This week we start our new series on improving Drupal's search with Apache Solr.
When it comes to integrating Apache Solr with Drupal there are currently two different modules that can be used, Search API, and the Apache Solr module. While both are valid options, for this series we've chosen to focus on the Search API module because amongst other things it's generally more flexible, and based on conversations with people in the community who are working on Solr integration it is currently seeing more focused development efforts and will likely superseded the Apache Solr module sometime in the future.
This tutorial provides some background information on the Search API module and why we've chosen to use it. We'll look at how the Search API module bridges the gap between Solr and Drupal, and explain some of the commonly used terms we'll encounter in the module's UI and codebase.
By the end of this lesson you should be able to explain the Search API module's terminology, requirements, and position in the Drupal ecosphere, as well as be able to make a good case for why someone should choose the Search API module as a starting point for creating better search tools in Drupal.
Additional resources
Apache Solr is a world class search application built on top of the Lucene indexer. Before we start trying to integrate Solr with Drupal lets talk about what Solr is, and what makes it so good, as well as how Solr differs from the Drupal core database-backed Search module. This tutorial is a short presentation explaining Solr, Lucene, and things to consider when choosing Solr as a search technology.

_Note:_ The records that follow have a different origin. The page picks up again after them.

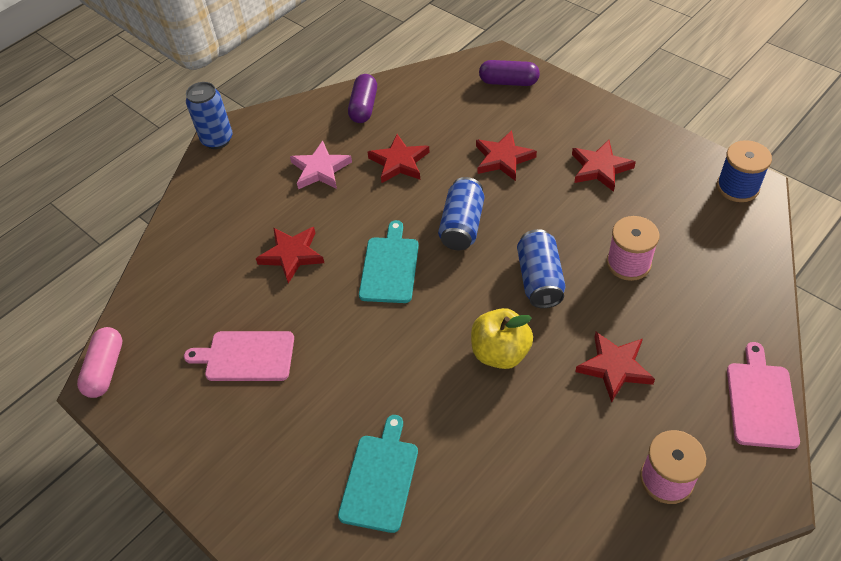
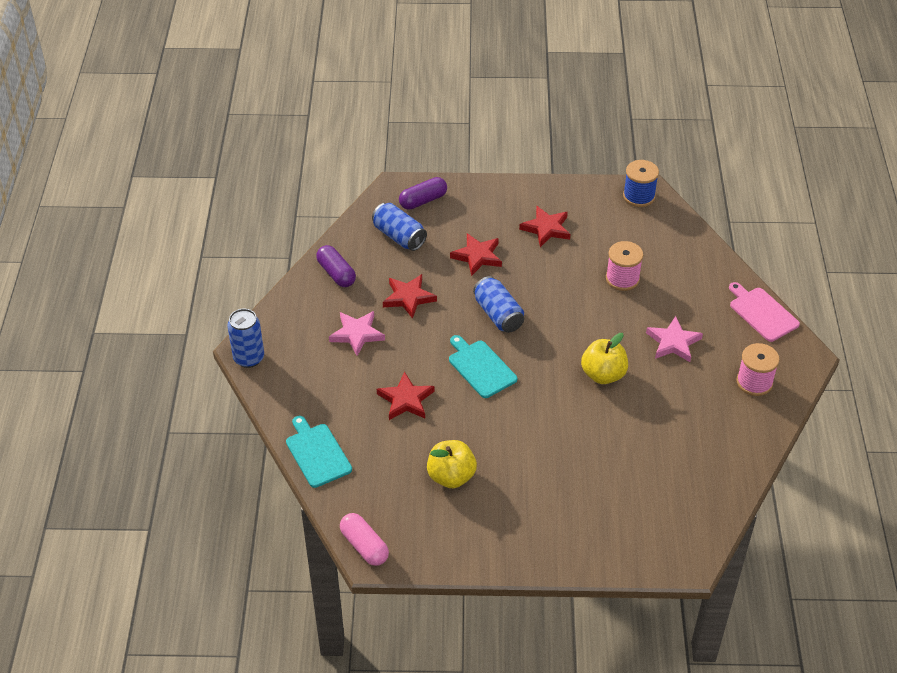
camera: 45 degrees left, 5 degrees down
pink cutting board [184,331,294,381] -> yellow apple [427,440,477,488]
turquoise cutting board [338,415,418,533] -> turquoise cutting board moved to [286,416,352,488]
blue can [517,229,566,308] -> blue can moved to [372,203,427,251]
red star [575,332,655,403] -> pink star [646,316,703,362]

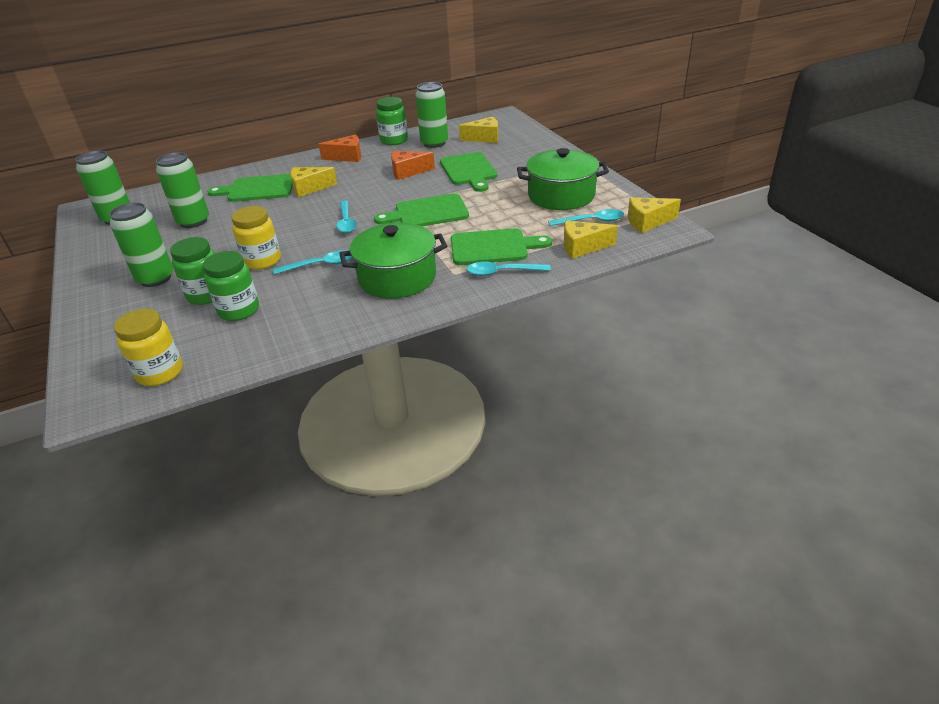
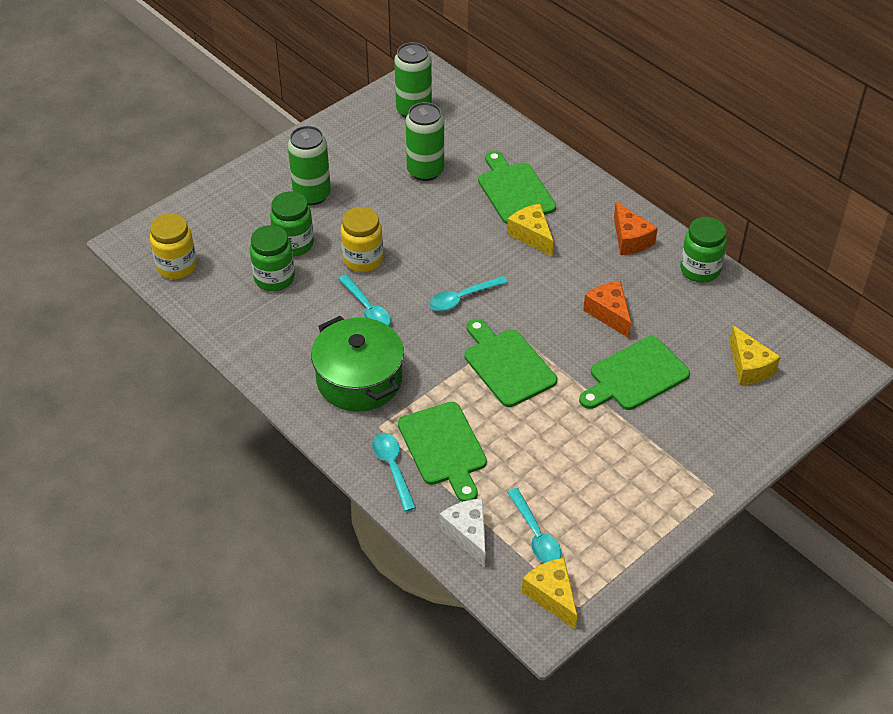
camera: 70 degrees right, 10 degrees up
green can [415,82,448,148] -> none
green pot [517,148,609,210] -> none
yellow cheese [564,221,618,259] -> white cheese [439,499,486,567]

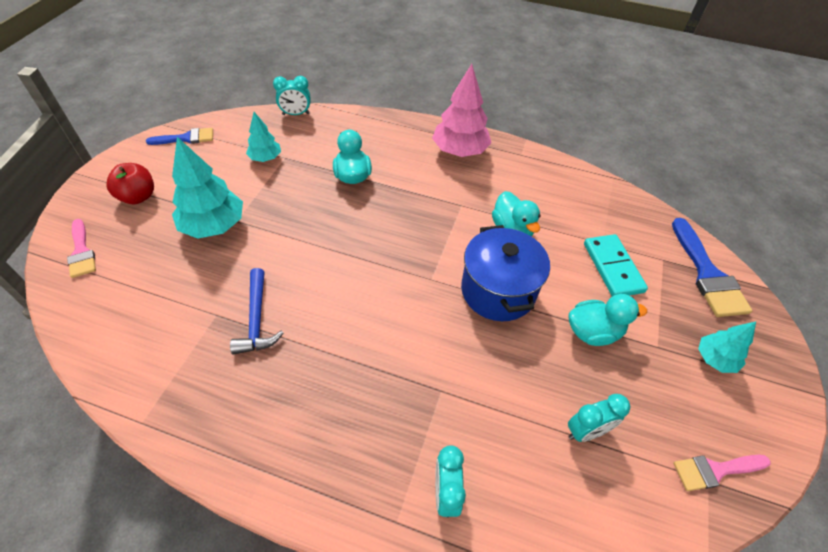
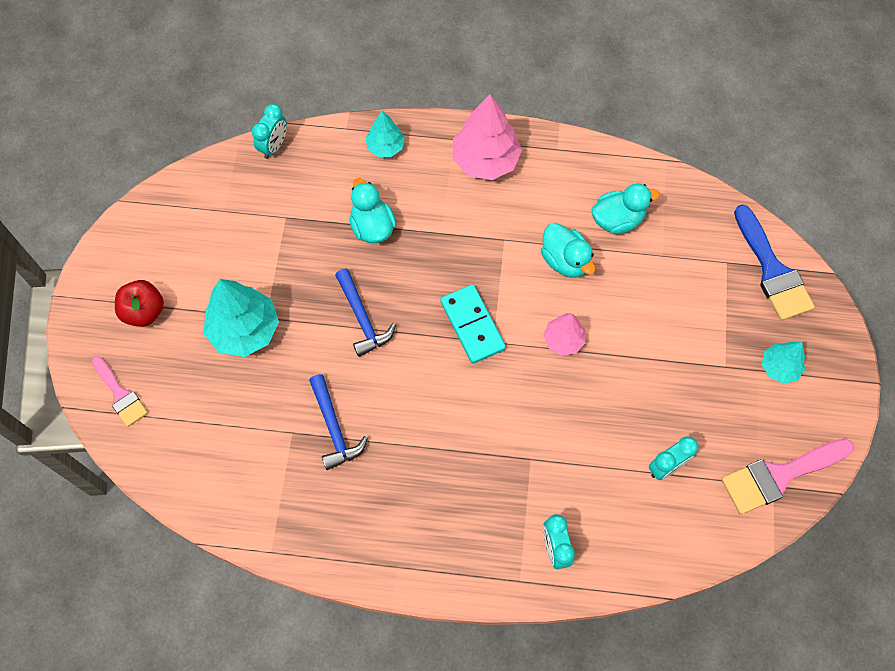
camera: 10 degrees left, 15 degrees up
blue brush [146,128,213,145] -> none
turquoise tree [246,112,281,162] -> turquoise tree moved to [366,111,405,157]
turquoise clock [273,76,310,115] -> turquoise clock turned 45 degrees counterclockwise [252,104,287,159]
blue pot [461,225,550,321] -> pink tree [543,313,586,355]
turquoise duck [569,294,647,346] -> turquoise duck moved to [592,183,660,234]
turquoise domino [584,234,648,296] -> turquoise domino moved to [440,285,506,364]
pink brush [674,455,771,491] -> pink brush [721,439,855,515], size x1.62
none -> blue hammer [335,269,396,357]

Lucene is an open-source search indexer written in Java and governed by the Apache foundation. It is the underlying library that handles storing indexed content, and does so in a way that makes it extremely flexible. By treating each record as a document made up of any number of different fields Lucene is capable of storing just about anything you throw at it, as long as the resource can be broken up into fields and the textual data can be extracted from those fields. This makes it a good choice for indexing web based content where you might be dealing with HTML, PDF, XML, Microsoft Word, and all kinds of other document formats.
Solr, is an HTTP API for interacting with the Lucene application that makes it easier to create custom search applications. Like Lucene it is also open source, written in Java, and governed by the Apache foundation. Solr's extensive use of XML configuration files allows you to modify almost everything about how Solr works without having to write any Java. This makes it a great choice for anyone that's familiar with PHP but doesn't have Java experience.

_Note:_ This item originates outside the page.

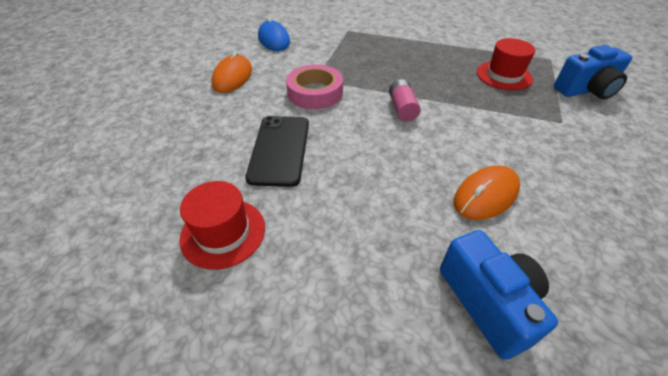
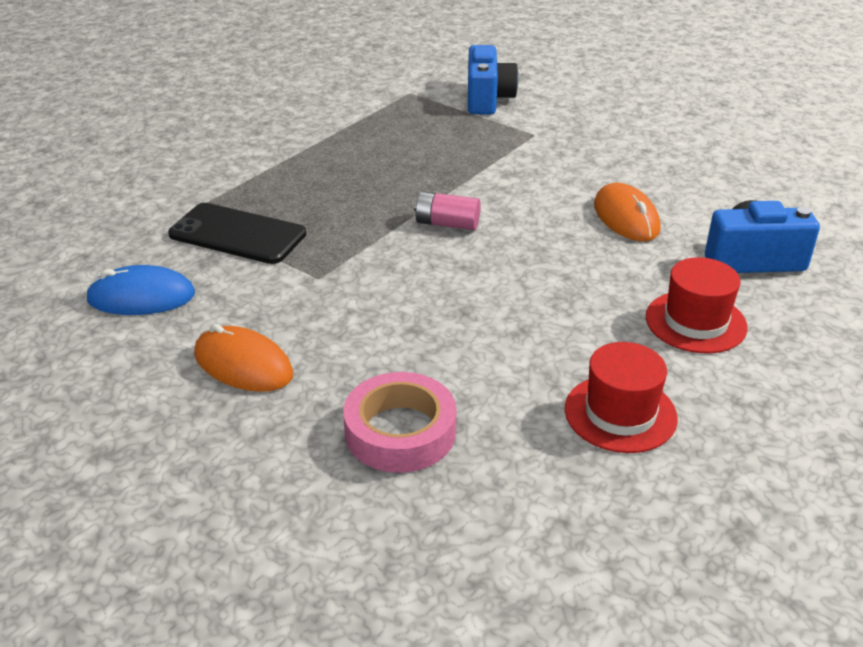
camera: 70 degrees left, 10 degrees down
black phone [245,116,309,187] -> black phone moved to [168,203,306,264]
pink tape [286,65,343,109] -> pink tape moved to [343,372,456,473]
red hat [477,38,535,91] -> red hat moved to [646,257,748,353]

When compared with Drupal core's Search module, or any MySQL full-text search tool, Solr has some distinct advantages. Including:
- Best-in-class stemming and tokenization
- Scalability; it's designed to scale both vertically and horizontally as needed
- Built-in support for facets, geospatial searches, and other advanced query options
In addition to these advantages, using Solr for your search can dramatically improve your Drupal site's performance by eliminating costly full-text queries, which can quickly turn MySQL into a bottleneck for sites with even a modest amount of content.
By the end of this tutorial you should be able to explain the advantages that Solr provides over Drupal core's search module and why it's a good choice for building ultra-fast, and accurate, search applications.
Additional resources
One of the best ways to improve both the speed, and relevancy, of search results for a Drupal site is to stop using the Drupal core search module and start using Apache Solr. Solr is a Java-based application that provides an API for interacting with Apache Lucene via HTTP to facilitate the creation of excellent applications for performing full-text content searches, with a special focus on internet-based search applications. The quick pitch for why you should use Solr is it's insanely fast, especially when compared with Drupal's default Search module, and it can be scaled to handle millions of search queries per second and huge piles of data.
Since Solr is a third party application we need a way to bridge the gap between Solr and Drupal. Really, there are two parts to this puzzle: getting the data out of Drupal and into Solr so it can be processed and indexed, and passing a search query from Drupal to Solr in order to retrieve, and display, search results. For that, we'll use the Search API module, and the Search API Solr module.
In order to demonstrate a real-world use case we'll pretend that we're the owner of a website that contains a database of fish species. As the database has grown over time we've begun to feel the limits of Drupal's MySQL full-text search and want to improve our search tools. Using Solr will allow for better matches in full-text search, faster searches, and a lot of additional functionality like partial word matches, spell checking, facets, and more.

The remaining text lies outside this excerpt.